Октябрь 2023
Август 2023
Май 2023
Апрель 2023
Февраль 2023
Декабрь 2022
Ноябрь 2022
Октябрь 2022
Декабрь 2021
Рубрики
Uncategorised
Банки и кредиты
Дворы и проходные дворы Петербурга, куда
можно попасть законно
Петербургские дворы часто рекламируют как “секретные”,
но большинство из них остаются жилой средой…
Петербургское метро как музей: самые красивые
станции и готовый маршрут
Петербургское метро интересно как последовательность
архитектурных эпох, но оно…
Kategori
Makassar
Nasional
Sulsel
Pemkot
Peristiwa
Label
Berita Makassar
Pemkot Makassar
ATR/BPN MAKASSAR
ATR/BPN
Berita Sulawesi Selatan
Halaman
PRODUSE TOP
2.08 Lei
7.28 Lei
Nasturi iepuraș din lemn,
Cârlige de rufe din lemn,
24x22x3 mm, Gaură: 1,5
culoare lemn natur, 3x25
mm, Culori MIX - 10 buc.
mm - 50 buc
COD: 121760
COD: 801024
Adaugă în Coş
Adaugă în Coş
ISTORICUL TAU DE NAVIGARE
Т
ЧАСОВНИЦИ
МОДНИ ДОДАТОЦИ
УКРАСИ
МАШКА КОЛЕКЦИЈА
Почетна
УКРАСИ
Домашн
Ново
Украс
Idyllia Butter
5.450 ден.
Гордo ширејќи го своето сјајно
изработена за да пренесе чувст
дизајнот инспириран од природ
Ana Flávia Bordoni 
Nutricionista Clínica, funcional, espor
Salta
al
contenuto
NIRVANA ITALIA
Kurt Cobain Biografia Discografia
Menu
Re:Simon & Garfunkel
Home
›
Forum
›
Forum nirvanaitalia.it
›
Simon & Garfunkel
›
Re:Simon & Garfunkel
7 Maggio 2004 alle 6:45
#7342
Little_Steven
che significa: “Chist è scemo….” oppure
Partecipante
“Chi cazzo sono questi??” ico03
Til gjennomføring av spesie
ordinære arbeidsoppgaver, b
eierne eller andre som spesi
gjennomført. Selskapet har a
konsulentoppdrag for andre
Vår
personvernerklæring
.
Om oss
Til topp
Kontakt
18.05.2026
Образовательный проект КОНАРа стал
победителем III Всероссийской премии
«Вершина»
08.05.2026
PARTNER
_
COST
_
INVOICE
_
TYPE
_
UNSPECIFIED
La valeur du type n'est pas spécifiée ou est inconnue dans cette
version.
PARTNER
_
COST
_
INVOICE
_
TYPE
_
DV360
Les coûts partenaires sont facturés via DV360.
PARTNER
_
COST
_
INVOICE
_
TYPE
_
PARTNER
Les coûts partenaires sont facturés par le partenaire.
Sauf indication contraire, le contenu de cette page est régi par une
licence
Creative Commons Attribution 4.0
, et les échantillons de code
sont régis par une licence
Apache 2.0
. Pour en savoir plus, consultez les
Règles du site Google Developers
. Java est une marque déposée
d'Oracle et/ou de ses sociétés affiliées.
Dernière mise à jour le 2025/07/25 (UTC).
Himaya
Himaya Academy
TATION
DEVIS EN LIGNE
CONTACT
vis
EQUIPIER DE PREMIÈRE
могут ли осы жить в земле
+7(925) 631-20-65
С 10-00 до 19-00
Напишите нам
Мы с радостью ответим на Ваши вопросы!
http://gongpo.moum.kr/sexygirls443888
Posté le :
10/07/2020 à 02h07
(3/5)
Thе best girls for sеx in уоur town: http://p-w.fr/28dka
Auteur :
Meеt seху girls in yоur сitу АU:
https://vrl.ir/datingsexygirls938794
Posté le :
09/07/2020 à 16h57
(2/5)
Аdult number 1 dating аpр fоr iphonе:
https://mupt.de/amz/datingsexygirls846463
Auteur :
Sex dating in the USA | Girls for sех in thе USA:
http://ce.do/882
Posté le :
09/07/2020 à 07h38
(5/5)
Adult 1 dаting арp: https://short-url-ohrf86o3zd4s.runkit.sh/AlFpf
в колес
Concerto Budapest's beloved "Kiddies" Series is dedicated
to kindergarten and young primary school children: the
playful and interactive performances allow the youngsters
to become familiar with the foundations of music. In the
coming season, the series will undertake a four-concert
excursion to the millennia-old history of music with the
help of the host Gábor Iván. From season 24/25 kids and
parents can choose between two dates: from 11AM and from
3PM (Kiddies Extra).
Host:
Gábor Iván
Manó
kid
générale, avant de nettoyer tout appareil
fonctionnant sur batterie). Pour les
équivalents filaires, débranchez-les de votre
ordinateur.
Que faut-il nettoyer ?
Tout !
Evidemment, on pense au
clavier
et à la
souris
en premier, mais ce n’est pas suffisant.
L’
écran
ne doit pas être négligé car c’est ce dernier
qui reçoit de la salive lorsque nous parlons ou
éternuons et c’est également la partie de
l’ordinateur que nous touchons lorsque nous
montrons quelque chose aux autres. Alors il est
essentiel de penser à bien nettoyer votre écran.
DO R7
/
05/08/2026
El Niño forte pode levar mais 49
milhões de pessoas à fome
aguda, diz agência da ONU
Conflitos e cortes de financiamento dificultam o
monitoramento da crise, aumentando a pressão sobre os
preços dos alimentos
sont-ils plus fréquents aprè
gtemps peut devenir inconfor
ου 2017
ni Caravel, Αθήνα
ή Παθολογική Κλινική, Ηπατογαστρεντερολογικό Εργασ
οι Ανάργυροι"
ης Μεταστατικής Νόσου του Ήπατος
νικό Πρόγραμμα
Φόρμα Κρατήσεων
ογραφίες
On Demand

§ WHAT IS REQUIRED:
Starting with the line that contains "ης Μεταστατικής Νόσου του Ήπατος", copy each line through the end of the data exactly, and leave out all earlier lines.

§ YOUR RESPONSE:
ης Μεταστατικής Νόσου του Ήπατος
νικό Πρόγραμμα
Φόρμα Κρατήσεων
ογραφίες
On Demand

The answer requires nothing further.